Wednesday, October 01, 2014

Guensey's South Coast

Following Brian's epic swim to the Hanois we headed east towards Pleinmont Point, to meet the south coast of Guernsey and head towards St Peter Port.  The south coast of the island is spectacular and continuous.  There are very few places with easy access to the sea , so there is always a feeling of commitment when kayaking in this area.  
After a gap of a few years of paddling in this area it is pretty satisfying to have completed the south coast paddle twice in just over 8 weeks.  It is probably 2015 before another opportunity will occur.
 Arriving at the south coast, having crossed from the Hanois Lighthouse we reached the coast just to the west of L'Angle Tower.  Constructed by the German's it is one of the most impressive range finding towers in the Channel Islands and is unusual that it is rectangular as opposed to be round.
There is nearly always some interesting geology to be seen.
La Prevote Tower is another large fortification along this section of the coast.
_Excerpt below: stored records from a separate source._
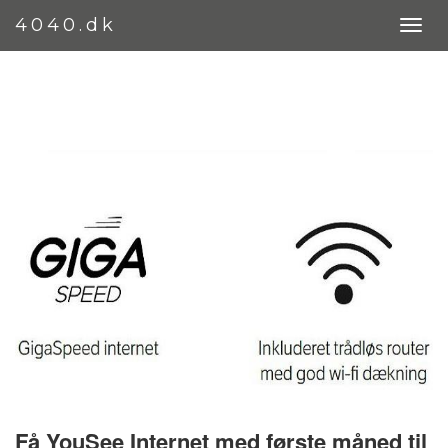
4040.dk
Få YouSee Internet med første måned til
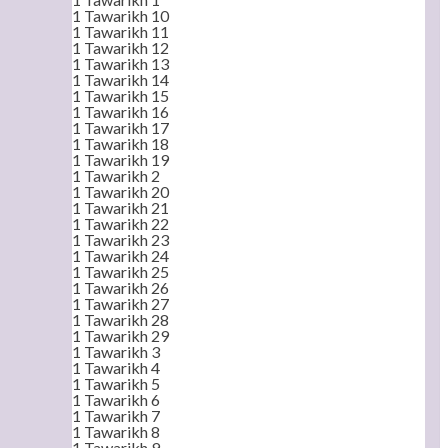
1 Tawarikh 10
1 Tawarikh 11
1 Tawarikh 12
1 Tawarikh 13
1 Tawarikh 14
1 Tawarikh 15
1 Tawarikh 16
1 Tawarikh 17
1 Tawarikh 18
1 Tawarikh 19
1 Tawarikh 2
1 Tawarikh 20
1 Tawarikh 21
1 Tawarikh 22
1 Tawarikh 23
1 Tawarikh 24
1 Tawarikh 25
1 Tawarikh 26
1 Tawarikh 27
1 Tawarikh 28
1 Tawarikh 29
1 Tawarikh 3
1 Tawarikh 4
1 Tawarikh 5
1 Tawarikh 6
1 Tawarikh 7
1 Tawarikh 8
1 Tawarikh 9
 Just leaving Petit Pot after a quick lunch break.  This is probably the only place along the south coast where there is relatively easy access with a car, although parking is not always easy.  The tower is one of 15 which were built around Guernsey between August 1778 and March 1779, as a defence against possible French invasion.
 Approaching Icart Point
 Approaching the Pea Stacks, close to the south west corner of the island.  These are dissected by a number of channels and the height of the tide was ideal for exploration by kayak.  They were painted by Renoir in the summer of 1883, when he visited Guernsey.
 Heading through the channel between the Pea Stacks and the mainland.  The tidal flow, which was in our favour is just visible.
 Conditions remained ideal as we headed towards St Peter Port.  Just after taking this photograph we were graced with an encounter with some dolphins.  In contrast to the bottle nose dolphins that I have seen on many occasions off Jersey these were Risso's Dolphins.